# Your assignment
What you return must be the complete listing, unchanged.

--- Records supplied Enclosed Below ---

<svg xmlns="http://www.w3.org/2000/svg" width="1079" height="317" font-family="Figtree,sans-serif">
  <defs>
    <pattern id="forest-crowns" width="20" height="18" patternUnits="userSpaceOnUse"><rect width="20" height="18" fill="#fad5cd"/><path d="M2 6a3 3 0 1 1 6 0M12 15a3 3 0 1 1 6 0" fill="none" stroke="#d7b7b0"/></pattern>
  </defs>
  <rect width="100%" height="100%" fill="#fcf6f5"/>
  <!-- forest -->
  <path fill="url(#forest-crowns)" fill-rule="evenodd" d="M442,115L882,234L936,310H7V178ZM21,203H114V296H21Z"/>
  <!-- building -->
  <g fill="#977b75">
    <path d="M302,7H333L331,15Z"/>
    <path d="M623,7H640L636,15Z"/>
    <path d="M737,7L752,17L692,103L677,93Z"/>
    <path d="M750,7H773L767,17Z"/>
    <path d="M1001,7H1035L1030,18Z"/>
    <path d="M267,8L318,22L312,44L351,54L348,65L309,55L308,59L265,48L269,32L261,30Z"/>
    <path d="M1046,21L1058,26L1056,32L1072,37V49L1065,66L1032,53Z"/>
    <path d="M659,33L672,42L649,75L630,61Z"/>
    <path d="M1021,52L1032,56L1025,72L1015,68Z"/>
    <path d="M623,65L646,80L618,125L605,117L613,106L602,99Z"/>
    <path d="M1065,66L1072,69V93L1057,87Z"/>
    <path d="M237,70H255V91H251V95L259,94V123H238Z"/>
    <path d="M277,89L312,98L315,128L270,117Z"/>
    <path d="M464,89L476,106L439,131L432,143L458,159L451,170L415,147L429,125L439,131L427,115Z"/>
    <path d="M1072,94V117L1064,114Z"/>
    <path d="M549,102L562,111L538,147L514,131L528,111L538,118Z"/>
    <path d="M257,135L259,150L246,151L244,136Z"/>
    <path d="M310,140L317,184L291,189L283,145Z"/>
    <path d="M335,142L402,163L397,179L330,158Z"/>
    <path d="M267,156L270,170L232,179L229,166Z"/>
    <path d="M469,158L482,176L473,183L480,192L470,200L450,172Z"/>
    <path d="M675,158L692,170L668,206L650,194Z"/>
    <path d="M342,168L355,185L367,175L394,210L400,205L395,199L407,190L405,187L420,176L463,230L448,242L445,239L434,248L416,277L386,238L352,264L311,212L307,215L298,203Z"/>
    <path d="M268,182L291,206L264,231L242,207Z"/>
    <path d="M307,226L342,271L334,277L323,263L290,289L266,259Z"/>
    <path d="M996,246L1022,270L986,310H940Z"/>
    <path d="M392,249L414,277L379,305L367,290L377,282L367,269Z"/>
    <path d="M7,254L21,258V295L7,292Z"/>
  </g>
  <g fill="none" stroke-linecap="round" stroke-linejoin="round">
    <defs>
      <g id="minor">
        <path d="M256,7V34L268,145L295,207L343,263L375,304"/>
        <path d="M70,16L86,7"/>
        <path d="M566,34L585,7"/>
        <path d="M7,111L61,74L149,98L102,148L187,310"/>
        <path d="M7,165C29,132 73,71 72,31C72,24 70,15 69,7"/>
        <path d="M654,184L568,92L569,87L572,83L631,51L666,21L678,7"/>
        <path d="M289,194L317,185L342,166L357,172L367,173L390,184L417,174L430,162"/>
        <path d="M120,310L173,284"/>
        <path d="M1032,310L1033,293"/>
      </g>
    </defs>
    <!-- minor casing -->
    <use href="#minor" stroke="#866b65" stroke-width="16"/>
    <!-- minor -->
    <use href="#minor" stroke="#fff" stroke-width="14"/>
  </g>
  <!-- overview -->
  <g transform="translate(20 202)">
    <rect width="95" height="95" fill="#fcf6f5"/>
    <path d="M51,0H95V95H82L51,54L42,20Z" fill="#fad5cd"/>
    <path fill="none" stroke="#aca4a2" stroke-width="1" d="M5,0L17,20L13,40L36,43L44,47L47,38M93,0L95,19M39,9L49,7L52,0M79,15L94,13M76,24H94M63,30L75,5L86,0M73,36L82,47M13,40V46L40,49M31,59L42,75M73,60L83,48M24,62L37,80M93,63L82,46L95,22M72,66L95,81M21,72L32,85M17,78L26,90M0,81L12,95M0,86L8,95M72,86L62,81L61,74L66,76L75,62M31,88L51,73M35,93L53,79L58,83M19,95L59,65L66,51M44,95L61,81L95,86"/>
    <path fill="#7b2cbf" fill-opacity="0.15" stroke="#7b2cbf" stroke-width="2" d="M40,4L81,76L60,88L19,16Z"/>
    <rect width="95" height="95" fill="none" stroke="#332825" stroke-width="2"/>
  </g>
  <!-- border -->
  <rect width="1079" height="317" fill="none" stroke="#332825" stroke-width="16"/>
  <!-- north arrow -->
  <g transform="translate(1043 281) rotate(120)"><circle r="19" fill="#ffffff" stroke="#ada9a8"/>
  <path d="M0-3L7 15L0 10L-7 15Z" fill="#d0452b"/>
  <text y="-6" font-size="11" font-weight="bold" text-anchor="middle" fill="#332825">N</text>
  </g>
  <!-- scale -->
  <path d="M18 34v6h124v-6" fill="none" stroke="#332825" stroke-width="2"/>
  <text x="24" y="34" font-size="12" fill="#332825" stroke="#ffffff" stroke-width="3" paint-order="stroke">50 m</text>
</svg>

--- End of Enclosed Records supplied ---

# Task response
<svg xmlns="http://www.w3.org/2000/svg" width="1079" height="317" font-family="Figtree,sans-serif">
  <defs>
    <pattern id="forest-crowns" width="20" height="18" patternUnits="userSpaceOnUse"><rect width="20" height="18" fill="#fad5cd"/><path d="M2 6a3 3 0 1 1 6 0M12 15a3 3 0 1 1 6 0" fill="none" stroke="#d7b7b0"/></pattern>
  </defs>
  <rect width="100%" height="100%" fill="#fcf6f5"/>
  <!-- forest -->
  <path fill="url(#forest-crowns)" fill-rule="evenodd" d="M442,115L882,234L936,310H7V178ZM21,203H114V296H21Z"/>
  <!-- building -->
  <g fill="#977b75">
    <path d="M302,7H333L331,15Z"/>
    <path d="M623,7H640L636,15Z"/>
    <path d="M737,7L752,17L692,103L677,93Z"/>
    <path d="M750,7H773L767,17Z"/>
    <path d="M1001,7H1035L1030,18Z"/>
    <path d="M267,8L318,22L312,44L351,54L348,65L309,55L308,59L265,48L269,32L261,30Z"/>
    <path d="M1046,21L1058,26L1056,32L1072,37V49L1065,66L1032,53Z"/>
    <path d="M659,33L672,42L649,75L630,61Z"/>
    <path d="M1021,52L1032,56L1025,72L1015,68Z"/>
    <path d="M623,65L646,80L618,125L605,117L613,106L602,99Z"/>
    <path d="M1065,66L1072,69V93L1057,87Z"/>
    <path d="M237,70H255V91H251V95L259,94V123H238Z"/>
    <path d="M277,89L312,98L315,128L270,117Z"/>
    <path d="M464,89L476,106L439,131L432,143L458,159L451,170L415,147L429,125L439,131L427,115Z"/>
    <path d="M1072,94V117L1064,114Z"/>
    <path d="M549,102L562,111L538,147L514,131L528,111L538,118Z"/>
    <path d="M257,135L259,150L246,151L244,136Z"/>
    <path d="M310,140L317,184L291,189L283,145Z"/>
    <path d="M335,142L402,163L397,179L330,158Z"/>
    <path d="M267,156L270,170L232,179L229,166Z"/>
    <path d="M469,158L482,176L473,183L480,192L470,200L450,172Z"/>
    <path d="M675,158L692,170L668,206L650,194Z"/>
    <path d="M342,168L355,185L367,175L394,210L400,205L395,199L407,190L405,187L420,176L463,230L448,242L445,239L434,248L416,277L386,238L352,264L311,212L307,215L298,203Z"/>
    <path d="M268,182L291,206L264,231L242,207Z"/>
    <path d="M307,226L342,271L334,277L323,263L290,289L266,259Z"/>
    <path d="M996,246L1022,270L986,310H940Z"/>
    <path d="M392,249L414,277L379,305L367,290L377,282L367,269Z"/>
    <path d="M7,254L21,258V295L7,292Z"/>
  </g>
  <g fill="none" stroke-linecap="round" stroke-linejoin="round">
    <defs>
      <g id="minor">
        <path d="M256,7V34L268,145L295,207L343,263L375,304"/>
        <path d="M70,16L86,7"/>
        <path d="M566,34L585,7"/>
        <path d="M7,111L61,74L149,98L102,148L187,310"/>
        <path d="M7,165C29,132 73,71 72,31C72,24 70,15 69,7"/>
        <path d="M654,184L568,92L569,87L572,83L631,51L666,21L678,7"/>
        <path d="M289,194L317,185L342,166L357,172L367,173L390,184L417,174L430,162"/>
        <path d="M120,310L173,284"/>
        <path d="M1032,310L1033,293"/>
      </g>
    </defs>
    <!-- minor casing -->
    <use href="#minor" stroke="#866b65" stroke-width="16"/>
    <!-- minor -->
    <use href="#minor" stroke="#fff" stroke-width="14"/>
  </g>
  <!-- overview -->
  <g transform="translate(20 202)">
    <rect width="95" height="95" fill="#fcf6f5"/>
    <path d="M51,0H95V95H82L51,54L42,20Z" fill="#fad5cd"/>
    <path fill="none" stroke="#aca4a2" stroke-width="1" d="M5,0L17,20L13,40L36,43L44,47L47,38M93,0L95,19M39,9L49,7L52,0M79,15L94,13M76,24H94M63,30L75,5L86,0M73,36L82,47M13,40V46L40,49M31,59L42,75M73,60L83,48M24,62L37,80M93,63L82,46L95,22M72,66L95,81M21,72L32,85M17,78L26,90M0,81L12,95M0,86L8,95M72,86L62,81L61,74L66,76L75,62M31,88L51,73M35,93L53,79L58,83M19,95L59,65L66,51M44,95L61,81L95,86"/>
    <path fill="#7b2cbf" fill-opacity="0.15" stroke="#7b2cbf" stroke-width="2" d="M40,4L81,76L60,88L19,16Z"/>
    <rect width="95" height="95" fill="none" stroke="#332825" stroke-width="2"/>
  </g>
  <!-- border -->
  <rect width="1079" height="317" fill="none" stroke="#332825" stroke-width="16"/>
  <!-- north arrow -->
  <g transform="translate(1043 281) rotate(120)"><circle r="19" fill="#ffffff" stroke="#ada9a8"/>
  <path d="M0-3L7 15L0 10L-7 15Z" fill="#d0452b"/>
  <text y="-6" font-size="11" font-weight="bold" text-anchor="middle" fill="#332825">N</text>
  </g>
  <!-- scale -->
  <path d="M18 34v6h124v-6" fill="none" stroke="#332825" stroke-width="2"/>
  <text x="24" y="34" font-size="12" fill="#332825" stroke="#ffffff" stroke-width="3" paint-order="stroke">50 m</text>
</svg>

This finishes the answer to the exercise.